WHAT THIS TASK INVOLVES> Return the data below exactly as given, except for the images.

Saved data entries:
______________________________
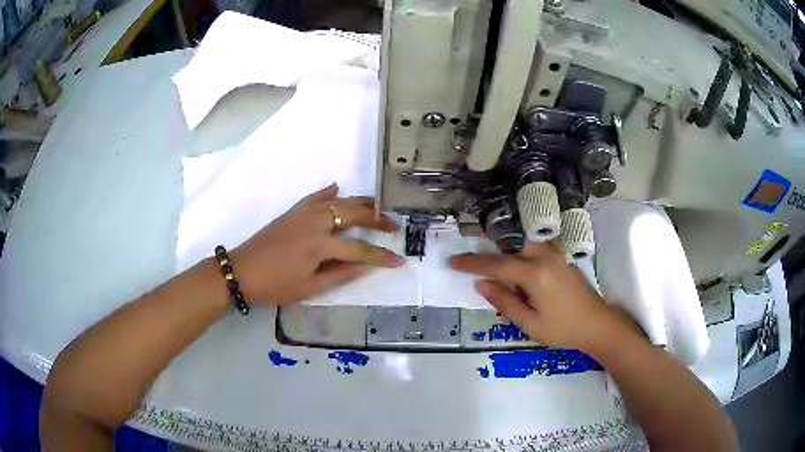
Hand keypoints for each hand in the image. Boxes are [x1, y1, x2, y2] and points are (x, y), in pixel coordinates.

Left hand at [231, 183, 403, 304]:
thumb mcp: (309, 288)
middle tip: (393, 226)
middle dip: (377, 220)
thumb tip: (365, 265)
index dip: (381, 256)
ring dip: (359, 202)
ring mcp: (303, 214)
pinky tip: (337, 188)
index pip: (360, 249)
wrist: (241, 271)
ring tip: (377, 205)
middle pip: (353, 215)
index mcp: (320, 246)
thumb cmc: (275, 286)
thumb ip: (339, 274)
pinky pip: (314, 197)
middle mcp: (316, 224)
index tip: (399, 261)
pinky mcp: (292, 212)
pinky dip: (327, 192)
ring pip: (337, 202)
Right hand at [449, 241, 639, 353]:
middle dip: (487, 239)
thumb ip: (505, 302)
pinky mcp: (562, 258)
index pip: (496, 265)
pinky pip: (537, 245)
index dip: (472, 263)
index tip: (452, 261)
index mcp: (534, 274)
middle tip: (466, 236)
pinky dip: (521, 244)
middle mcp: (544, 257)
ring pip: (524, 239)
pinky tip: (516, 252)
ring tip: (488, 244)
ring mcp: (556, 255)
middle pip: (510, 241)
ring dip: (505, 240)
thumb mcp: (530, 323)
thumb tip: (481, 284)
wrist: (598, 325)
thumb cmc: (563, 329)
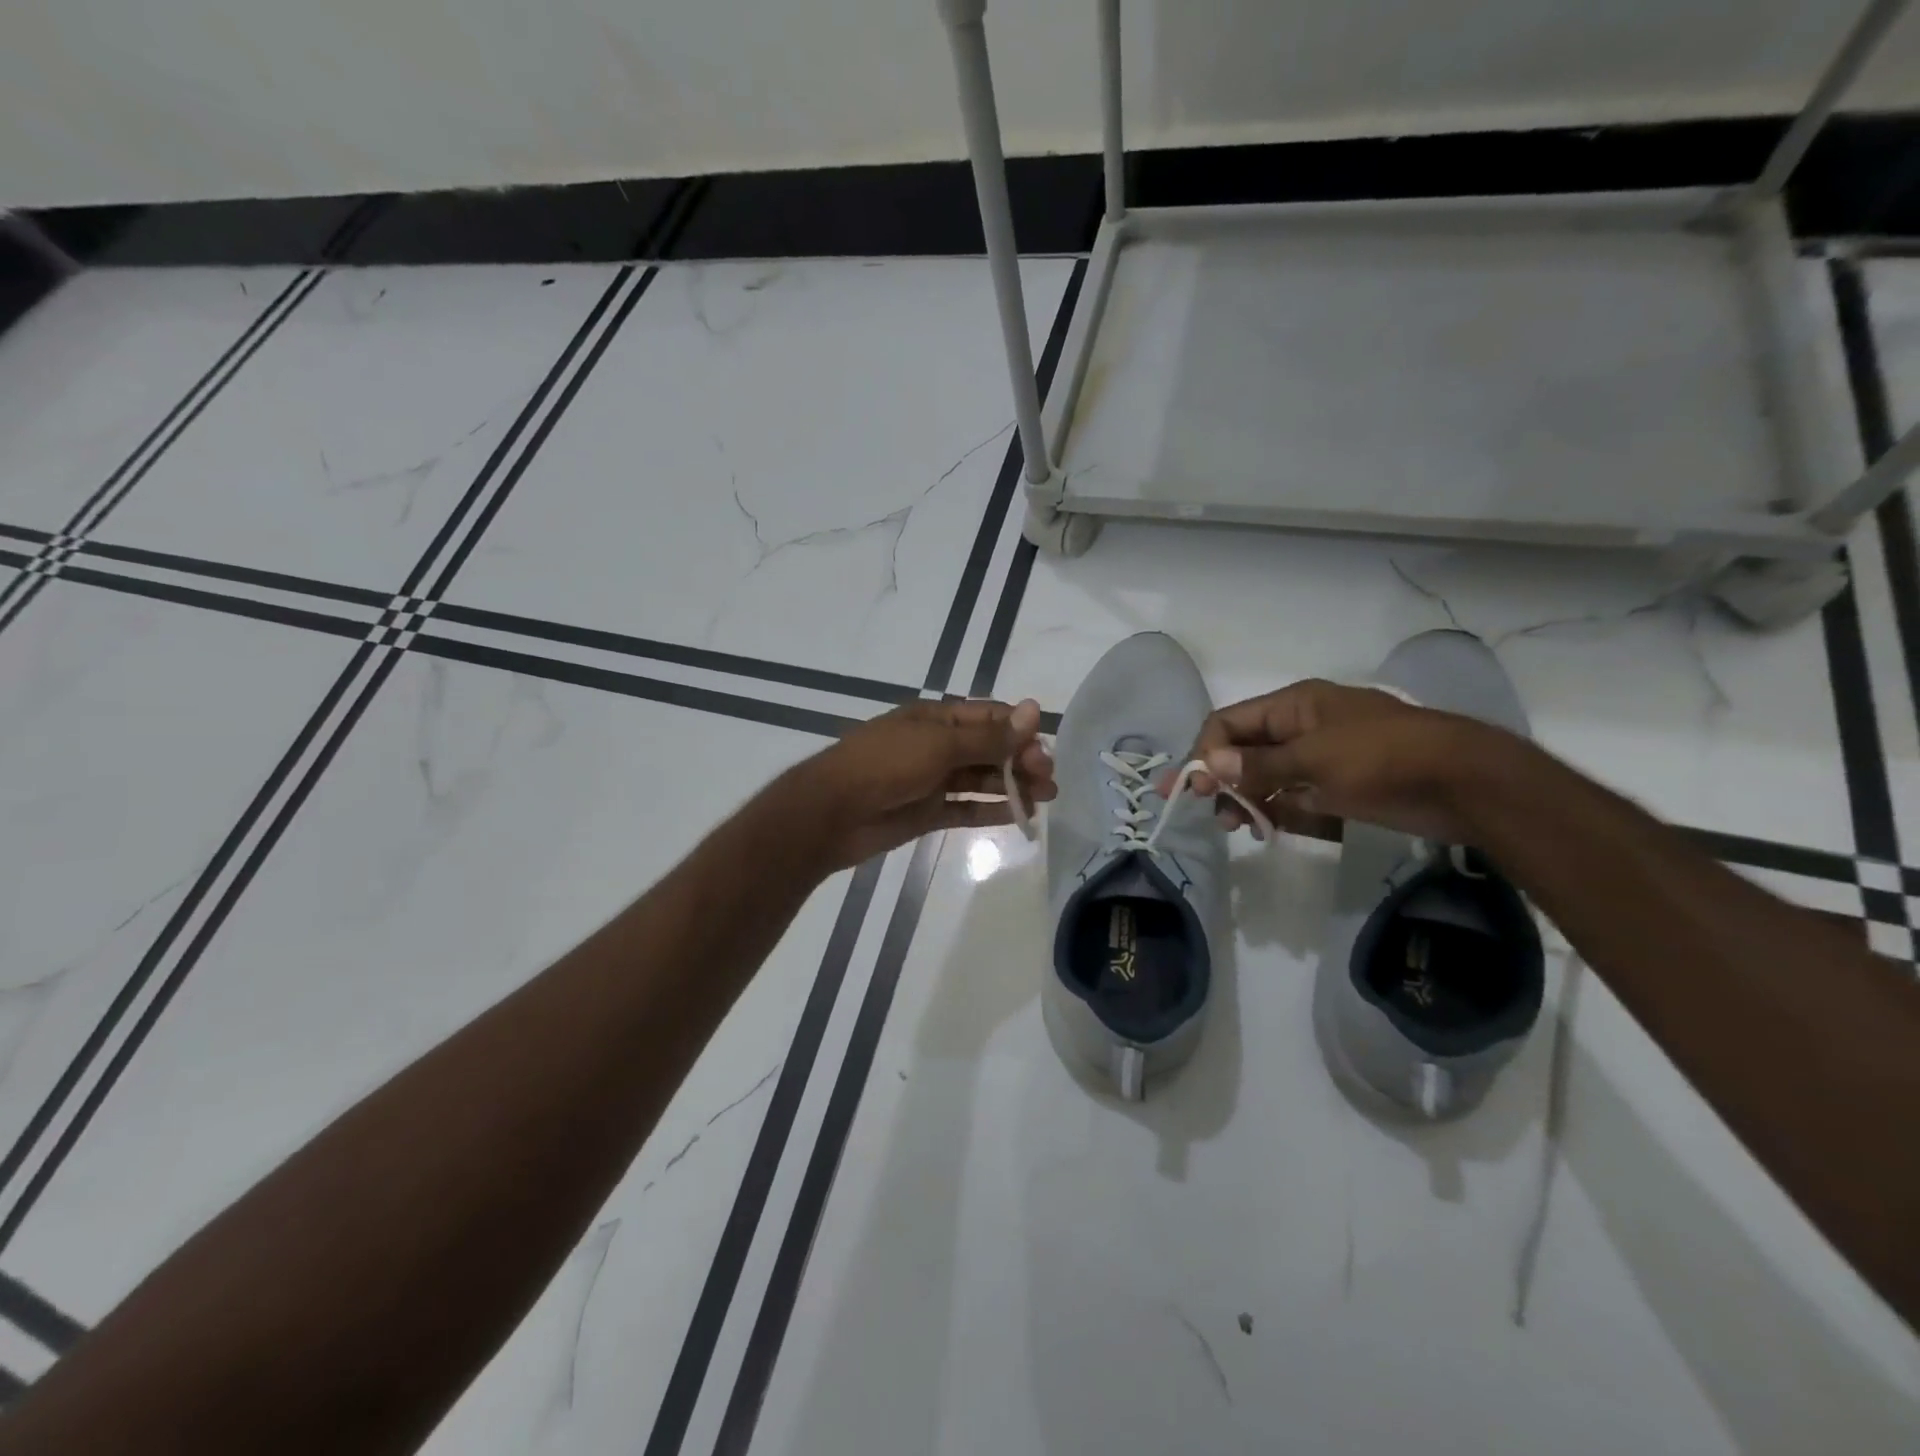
______________________________
ANSWER FOR THIS EXERCISE>
Hand keypoints for each hand in the image. Boxes are [x1, y1, x2, y2] and points are (x, y), in pixel coordinates.

Left hand at [231, 183, 403, 304]:
thumb mcp: (309, 288)
middle tip: (393, 226)
middle dip: (377, 220)
thumb tip: (365, 265)
index dip: (381, 256)
ring dip: (359, 202)
ring mcp: (303, 214)
pinky tip: (337, 188)
index pip: (360, 249)
wrist: (241, 271)
ring tip: (377, 205)
middle pip: (353, 215)
index mcp: (320, 246)
thumb cmc: (275, 286)
thumb ip: (339, 274)
pinky pip: (314, 197)
middle mcp: (316, 224)
index tip: (399, 261)
pinky mcp: (292, 212)
pinky dip: (327, 192)
ring pip: (337, 202)
Right hand at [449, 241, 639, 353]:
middle dip: (487, 239)
thumb ip: (505, 302)
pinky mcp: (562, 258)
index pip: (496, 265)
pinky pip: (537, 245)
index dip: (472, 263)
index tip: (452, 261)
index mcp: (534, 274)
middle tip: (466, 236)
pinky dip: (521, 244)
middle mcp: (544, 257)
ring pip: (524, 239)
pinky tip: (516, 252)
ring tip: (488, 244)
ring mcp: (556, 255)
middle pip: (510, 241)
ring dip: (505, 240)
thumb mcp: (530, 323)
thumb tip: (481, 284)
wrist: (598, 325)
thumb cmc: (563, 329)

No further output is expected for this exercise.